What is depreciation?
Depreciation is a method of expensing a physical asset over its useful life. Examples of assets that depreciate include real estate, equipment and hardware.
Note: Real estate can also appreciate, but this usually occurs because the depreciation of the physical structure lowers tax rates for the fixed cost of the land is sits on. Land is the one physical asset that never depreciates.
The timeframe over which a physical asset will depreciate, known as its useful life, can be difficult to estimate. Businesses will determine a rough estimate of both the asset’s useful life and its yearly decline when logging depreciation, but these estimations change each accounting period.
Depreciation is fixed on a company income statement one of two ways. The first is the straight-line method that is also used with amortisation. The second is an accelerated depreciation method where assets depreciate more in the early years of their life.
Accelerated depreciation can be seen in the example of buying a new car: The difference in value between a new vehicle and a vehicle used for one year is wider than a vehicle used for six years and one used for seven.
In addition to maintaining accurate valuations of assets, depreciation is a useful tool for companies to decrease taxes on asset payments. By paying off an asset’s cost during its entire useful life, the percentage paid in taxes each year decreases as the asset’s value decreases. This lowers the total sum of taxes paid on the asset than if the asset was paid for in full at the beginning of its life.

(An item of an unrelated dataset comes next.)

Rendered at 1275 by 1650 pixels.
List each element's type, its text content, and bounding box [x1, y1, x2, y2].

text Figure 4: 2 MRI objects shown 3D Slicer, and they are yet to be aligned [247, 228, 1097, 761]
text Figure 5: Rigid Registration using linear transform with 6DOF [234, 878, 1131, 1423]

Difference between amortisation and depreciation
The difference between amortisation and depreciation is primarily the type of assets they are applied to: amortisation to nonphysical assets and depreciation to physical assets.

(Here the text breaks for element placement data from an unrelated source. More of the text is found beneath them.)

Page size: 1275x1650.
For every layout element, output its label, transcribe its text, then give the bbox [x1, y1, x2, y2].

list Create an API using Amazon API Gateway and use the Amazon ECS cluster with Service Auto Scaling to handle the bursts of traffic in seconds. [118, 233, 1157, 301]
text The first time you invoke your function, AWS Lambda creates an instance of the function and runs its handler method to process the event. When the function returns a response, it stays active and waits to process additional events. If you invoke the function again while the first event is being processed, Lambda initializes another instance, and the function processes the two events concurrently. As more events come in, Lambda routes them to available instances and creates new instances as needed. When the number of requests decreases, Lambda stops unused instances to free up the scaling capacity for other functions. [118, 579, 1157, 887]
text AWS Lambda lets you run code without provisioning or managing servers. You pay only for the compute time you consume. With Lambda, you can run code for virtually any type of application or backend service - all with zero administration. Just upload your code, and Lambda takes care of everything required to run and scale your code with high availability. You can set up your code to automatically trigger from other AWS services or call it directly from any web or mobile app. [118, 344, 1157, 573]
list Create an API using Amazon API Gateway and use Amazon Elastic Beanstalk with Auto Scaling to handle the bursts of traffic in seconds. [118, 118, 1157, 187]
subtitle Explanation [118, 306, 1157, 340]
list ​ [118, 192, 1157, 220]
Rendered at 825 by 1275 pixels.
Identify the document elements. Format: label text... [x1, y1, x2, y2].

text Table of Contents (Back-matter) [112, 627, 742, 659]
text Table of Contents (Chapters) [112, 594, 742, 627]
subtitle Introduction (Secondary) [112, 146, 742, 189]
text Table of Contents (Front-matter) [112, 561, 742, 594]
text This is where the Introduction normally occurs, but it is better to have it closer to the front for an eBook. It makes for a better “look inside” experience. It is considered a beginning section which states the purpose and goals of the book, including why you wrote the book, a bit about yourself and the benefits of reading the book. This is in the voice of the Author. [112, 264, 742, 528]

Another way to differentiate the two is to look at their purpose. Amortisation tracks the declining value an intangible asset adds to the company, while depreciation—also used to track asset value—results in tangible payments being made on physical assets.
Amortisation occurs in a straight-line, while depreciation can occur in both a straight-line or an accelerated method.
What is the purpose of amortisation and depreciation?
The two main purposes of amortisation and depreciation are to help a company accurately measure the value of their assets over time and to reduce tax liability by subtracting the value of their assets from net income.
How do amortisation and depreciation impact profits?
The expenses incurred through both amortisation and depreciation have no affect on a company’s gross profit, but they do decrease net income and thus lower a company’s taxable income.
Why are depreciation and amortisation added back to net income?
Amortisation and depreciation are added back to net income because they both qualify as business expenses. Business expenses are excluded from gross profit because they typically do not affect the cost of goods sold or tie directly to production.
Amortisation and depreciation are included in operating income, calculated after a company realizes their gross income, and used to determine net income, which includes all costs and revenue incurred by the business in the given period.
Amortisation vs depreciation vs capitalisation
Capitalisation is a third term you might come across when reading about amortisation and depreciation. It has many meanings, but in accounting it refers to adding an asset onto a balance sheet in order to record its cost and begin the process of amortisation or depreciation.
Put another way, amortisation and depreciation involve adjusting a company’s income statement in accordance with the — typically declining — value of different assets. Capitalisation is simply the process of initially recording the cost or expense of those assets on the balance sheet.
A company usually capitalises an asset they expect to have a long useable life. If a company expects to use an asset quickly, they will likely expense the asset in full on their balance sheet instead of capitalising it.